Jurgen Klopp has seen his Liverpool team wane. From their dazzling, electric football of earlier in the season that made them Chelsea’s greatest threat, they are now floundering with the rest of the chasing pack and look unlikely to finish in the top four. An inability to defend against counter-attacks or break down low-block defences has been the bane of Liverpool’s 2017 to date.
The one answer to their problems has supposedly been Mane. While he has not fixed everything that has gone wrong, his influence is still clear. He tore Spurs apart last weekend in a way that few players have done in recent seasons. For all the mistakes made tactically by Mauricio Pochettino, it was Mane’s presence that made Spurs look so abject, so incapable of defending properly. His pace is clearly what makes him so key for Liverpool, especially as Philippe Coutinho and Roberto Firmino are naturally not as willing to run beyond a defence.
It is that burst of pace, the lightening acceleration, which makes Mane such a joy to watch. He fits into Liverpool’s high pressing game as a result. He hounds opposition defenders in possession and disappears off their shoulder when a ball is played into the space behind them. He must be hideous to play against.
To put his importance solely down to his speed, though, is to do him a disservice. Daniel Sturridge and Divock Origi are both fast – albeit not quite as rapid as Mane – but they do not have the same impact on Liverpool’s forward line. It’s his intelligence that sets him apart. The timing of his runs and the collective understanding he has with his teammates is part of what makes him such a vital cog. He has attacking instincts which, when combined with his physical attributes, make for quite a threat. A knack of knowing where the ball will drop and being able to beat anyone to the ball makes him a terror.
While Coutinho will occasionally drift wide, Mane holds width more naturally as he has played as a winger for much of his career, offering his side a different option. He knows when to drift inside and run the channel between the opposition’s left-sided centre back and left-back, but he also will go to the touchline to create room centrally.

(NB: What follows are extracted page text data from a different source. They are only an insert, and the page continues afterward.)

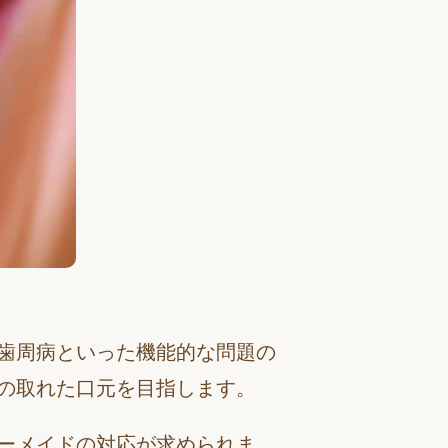
歯周病といった機能的な問題の
の取れた口元を目指します。
ーメイドの対応が求められま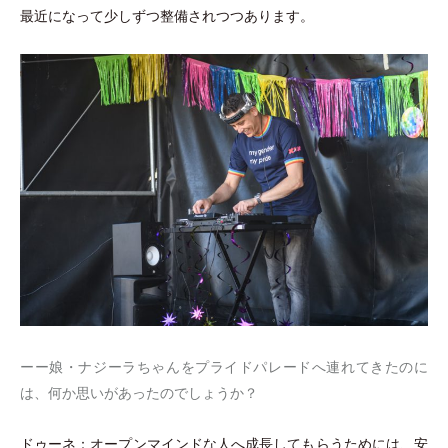
最近になって少しずつ整備されつつあります。
ーー娘
・
ナジーラちゃんをプライドパレードへ連れてきたのに
は、何か思いがあったのでしょうか？
ドゥーネ：オープンマインドな人へ成長してもらうためには、安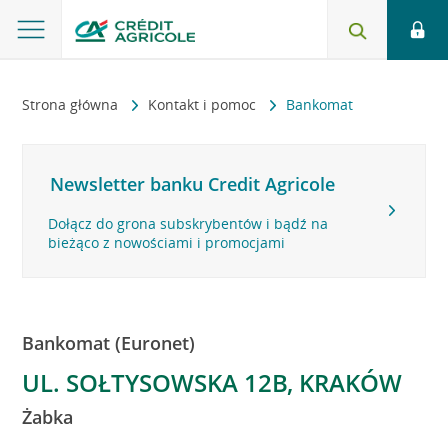
Strona główna
Kontakt i pomoc
Bankomat
Newsletter banku Credit Agricole
Dołącz do grona subskrybentów i bądź na
bieżąco z nowościami i promocjami
Bankomat (Euronet)
UL. SOŁTYSOWSKA 12B, KRAKÓW
Żabka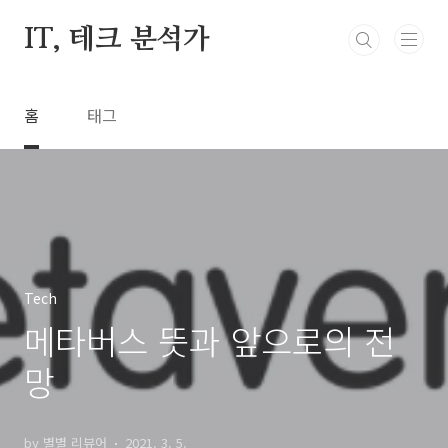
본문 바로가기
IT, 테크 분석가
홈
태그
Tech
메타버스 뜻과 앞으로의 전
망
by 별별 리뷰어
2021. 3. 5.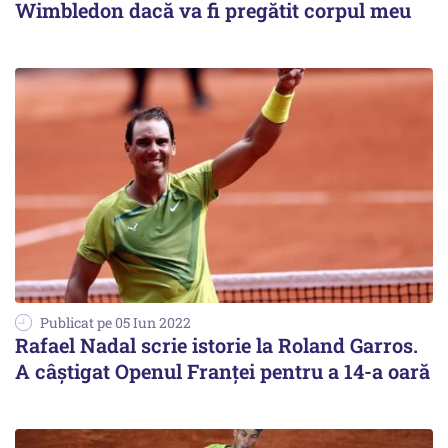
Wimbledon dacă va fi pregătit corpul meu
Publicat pe 05 Iun 2022
Rafael Nadal scrie istorie la Roland Garros.
A câștigat Openul Franței pentru a 14-a oară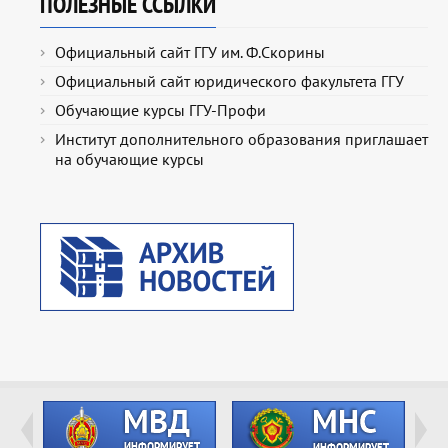
ПОЛЕЗНЫЕ ССЫЛКИ
Официальный сайт ГГУ им. Ф.Скорины
Официальный сайт юридического факультета ГГУ
Обучающие курсы ГГУ-Профи
Институт дополнительного образования приглашает
на обучающие курсы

Having loaned out Lazar Markovic, Liverpool lack natural width in the final third, without Mane they become congested centrally.
Although he was not signed as a solve-all to Liverpool’s problems, Mane has done a damn good job at doing just that. His role in the Liverpool team is far more complex than simply running beyond defences. He performs as a winger, he fills the gap of a striker at times and his goal scoring – which has seen him outscore Christian Benteke, Olivier Giroud and Eden Hazard this season – has been one of the keys to Liverpool’s success.
This summer Liverpool must find a plan B or a Mane mark two. In the meantime, they must hope he continues to score at a prolific rate and remains fully fit.